Jury Awards $289 Million In California Roundup Trial Against Monsanto
Friday a California jury found Monsanto liable in a lawsuit filed by Dewayne Johnson alleging Roundup caused him cancer. The jury ordered Monsanto to pay $289 million.
The verdict came from San Francisco’s Superior Court of California where a jury deliberated for three days. Jury members found Monsanto failed to warn Johnson and other consumers of cancer risks posed by Roundup. It awarded $39 million in compensatory and $250 million in punitive damages, Reuters reports.

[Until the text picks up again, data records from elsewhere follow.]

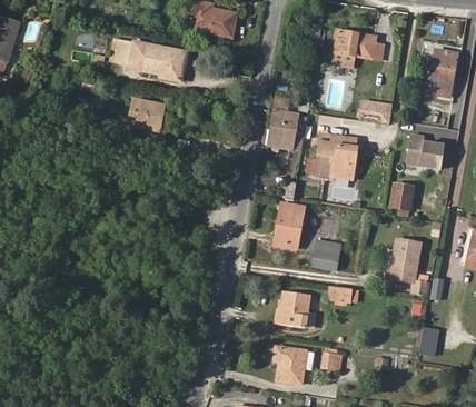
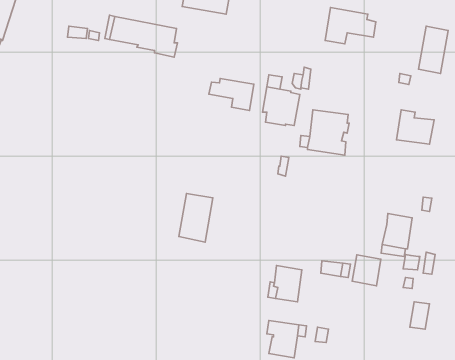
building: [109,98,165,133] -> none
building: [357,99,391,123] -> none
building: none -> [209,78,254,110]
building: [387,181,414,210] -> none
building: [270,200,305,249] -> [179,194,213,242]
building: [311,239,340,270] -> [352,255,381,286]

“We are sympathetic to Mr. Johnson and his family,” says Scott Partridge, vice president at Monsanto. “Today’s decision does not change the fact that more than 800 scientific studies and reviews – and conclusions by the U.S. Environmental Protection Agency, the U.S. National Institutes of Health and regulatory authorities around the world – support the fact that glyphosate does not cause cancer, and did not cause Mr. Johnson’s cancer.
“We will appeal this decision and continue to vigorously defend this product, which has a 40-year history of safe use and continues to be a vital, effective, and safe tool for farmers and others.”

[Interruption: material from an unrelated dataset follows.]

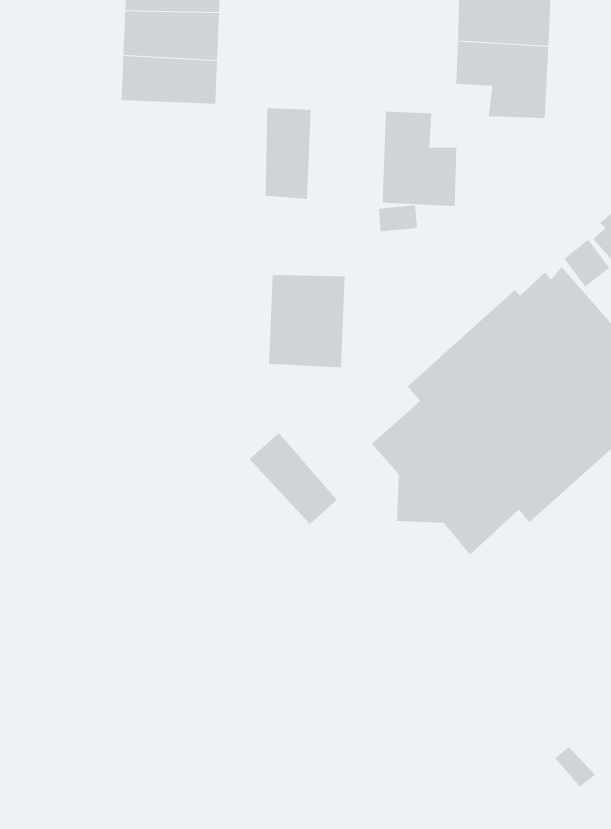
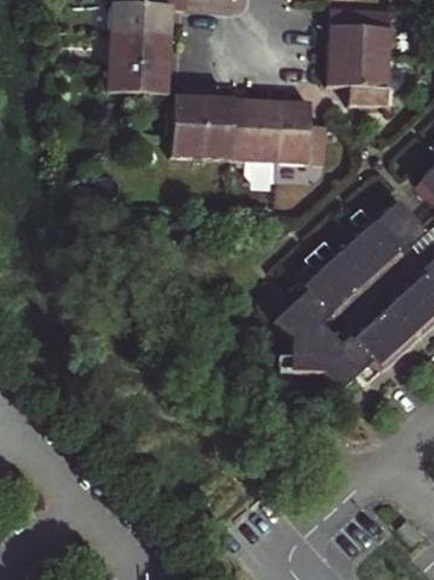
building: none -> [171,96,205,156]
building: [268,274,345,368] -> [232,99,283,160]
building: [249,432,338,525] -> none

This trial is the first of many against Monsanto under claims its widely-used herbicide is connected to cancer.
Dewayne Johnson worked for a public-school system in California for two years when he was diagnosed with non-Hodgkin’s lymphoma. During his tenure with the school he used Roundup and other herbicides extensively for landscaping.
More than 2,000 non-Hodgkin’s lymphoma patients who use Roundup have reached out to plaintiff attorney Timothy Litzenburg with similar claims, according to CNN. Johnson’s trial was heard first because California expedites court processes for dying plaintiffs.